How do you interpret high and low values in this matrix, calculated using Euclidean distance? High Euclidean distance means that the nodes are farther apart, or in this case, they are farther from being structurally equivalent.

Which network has the smallest minimum distance between nodes? Why might that be? You may want to refer to your earlier visualizations for more insight into the network. Both networks have the same smallest min distance between nodes (min = 1).

Which network has the greatest maximum distance between nodes? Why might that be? The advice network has the greatest maximum distance between nodes (max = 4.1). This is probably because the data is based on advice. Structural equivalence is the extent two nodes communicate with the same people. Advice is something that is usually highly specific and doesn’t generalize very well. For example, one node may be a boss of one department; that department would go to the boss node for advice, but probably not to another department’s boss for advice.
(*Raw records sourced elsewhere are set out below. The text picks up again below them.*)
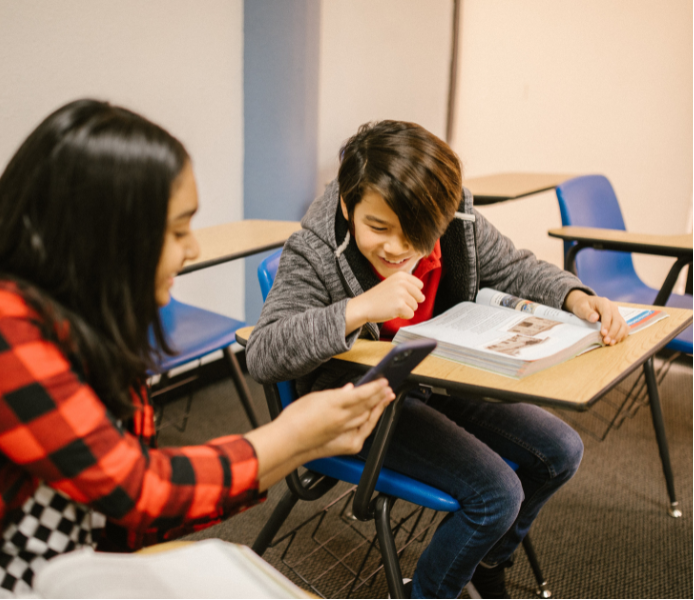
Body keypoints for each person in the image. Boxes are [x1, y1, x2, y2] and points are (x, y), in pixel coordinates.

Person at [0, 100, 395, 599]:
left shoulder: (83, 322)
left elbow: (126, 516)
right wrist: (292, 438)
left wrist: (301, 441)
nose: (193, 249)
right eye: (177, 230)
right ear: (104, 234)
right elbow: (136, 492)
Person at [245, 120, 629, 599]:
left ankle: (488, 559)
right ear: (348, 206)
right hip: (357, 402)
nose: (398, 248)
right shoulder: (316, 249)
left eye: (418, 233)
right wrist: (358, 310)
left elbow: (512, 265)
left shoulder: (457, 217)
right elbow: (263, 353)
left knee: (560, 452)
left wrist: (573, 295)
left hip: (435, 375)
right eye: (378, 228)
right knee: (496, 495)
Which network exhibits more structural equivalence? Based on the mean values, the friendship network exhibits more structural equivalence. This makes sense based on my hypothesis of advice networks and boss nodes.

Analysis

Examining the results from above, which respondent’s perceptions were the most/least “accurate” when compared to the median response (assuming the consensus is the ground truth)?66 Hint: look for the strongest correlation between the respondent’s network and the median network. Node 16 has a correlation of .7, followed closely by node 4 with a correlation of .69.

Analysis

Are the results for the friendship network very similar or different from those you saw in the advice networks? Give some possible reasons why individuals have more precise representations of one kind of relation structure than another kind of relation structure. The results of the consensus advice network are significant. That is, according to QAP, the ties are probably not caused by random chance. That said, the overall test stats are quite a bit lower for the advice network than the friendship network. I think that people perceive friendship much easier than advice because advice seeking frequently happens in privacy.

Analysis

Which centrality score of individuals in the consensus network are most highly correlated with their accuracy in predicting the consensus network? Based on the readings, suggest a rationale why individuals’ embeddedness or patterning of ties might result in different perceptions. # Identifying Most and Least Similar Respondent Viewpoints (I merged two questions.)
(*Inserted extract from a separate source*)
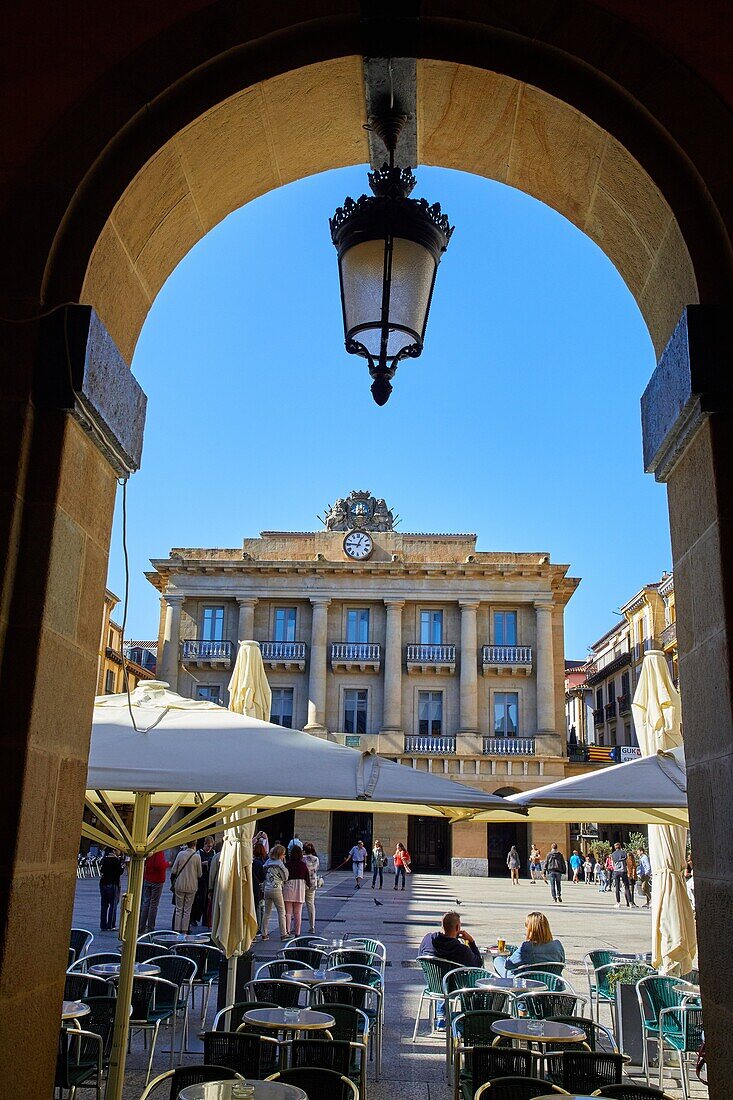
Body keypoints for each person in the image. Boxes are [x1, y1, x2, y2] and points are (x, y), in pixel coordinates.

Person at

The correlation with closeness centrality is the highest. This is intuitive as closeness centrality is based on the sum of the length of the shortest paths between the person-node and all others in the network; in other words, closeness centrality can predict people’s ability to perceive ties inn advice or friendship network because when closeness centrality is high in one node, that node is close to others. Degree centrality is the second best correlated centrality. This is also intuitive as degree centrality is based on how connected the network is, the more connected the better sense people would have of who is connected to whom. A node with high betweennness centrality would have a limited perspective on the network as a whole, but a really good grasp on those they stand between. Eigenvector having a low correlation makes sense as people may know all about a popular node, but that doesn’t mean the popular node knows anything about the rest of the network. Similarly the rest of the network wouldn’t know much about each other.
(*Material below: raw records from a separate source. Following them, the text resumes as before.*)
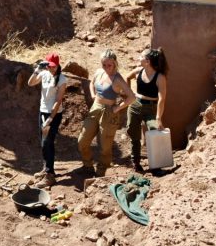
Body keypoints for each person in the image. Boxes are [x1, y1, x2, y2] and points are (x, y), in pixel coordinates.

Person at [78, 49, 136, 177]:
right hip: (95, 108)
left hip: (109, 112)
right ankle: (88, 166)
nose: (106, 67)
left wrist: (118, 108)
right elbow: (91, 83)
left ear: (115, 63)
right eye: (103, 64)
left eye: (109, 65)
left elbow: (131, 97)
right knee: (82, 140)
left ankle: (101, 171)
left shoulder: (118, 79)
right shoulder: (99, 72)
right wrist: (93, 95)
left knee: (105, 145)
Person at [27, 52, 67, 189]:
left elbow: (58, 100)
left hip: (54, 114)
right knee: (43, 142)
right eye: (49, 66)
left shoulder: (62, 79)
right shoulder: (44, 74)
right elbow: (30, 83)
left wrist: (50, 118)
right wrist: (37, 69)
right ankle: (46, 168)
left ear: (58, 65)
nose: (51, 69)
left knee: (47, 141)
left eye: (54, 67)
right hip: (42, 112)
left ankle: (50, 175)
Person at [125, 48, 169, 172]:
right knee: (133, 134)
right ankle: (136, 162)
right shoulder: (139, 71)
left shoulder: (160, 77)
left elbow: (162, 99)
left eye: (141, 56)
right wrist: (129, 94)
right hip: (135, 105)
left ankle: (156, 166)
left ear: (147, 61)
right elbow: (127, 78)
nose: (138, 58)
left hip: (151, 107)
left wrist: (159, 118)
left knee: (155, 131)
Next, we’ll run the QAP test on the individual advice/friendship networks. Take a look at your console output to answer this question.

## Proportion of draws which were >= observed value: 0

## Proportion of draws which were <= observed value: 1

Analysis

Which individual sees the two networks as the most similar? Which sees them as the least similar? Individual 16 sees them as being most similar as their test stat was .46. Individual sees the networks as being the most dissimilar as their test stat was only .03.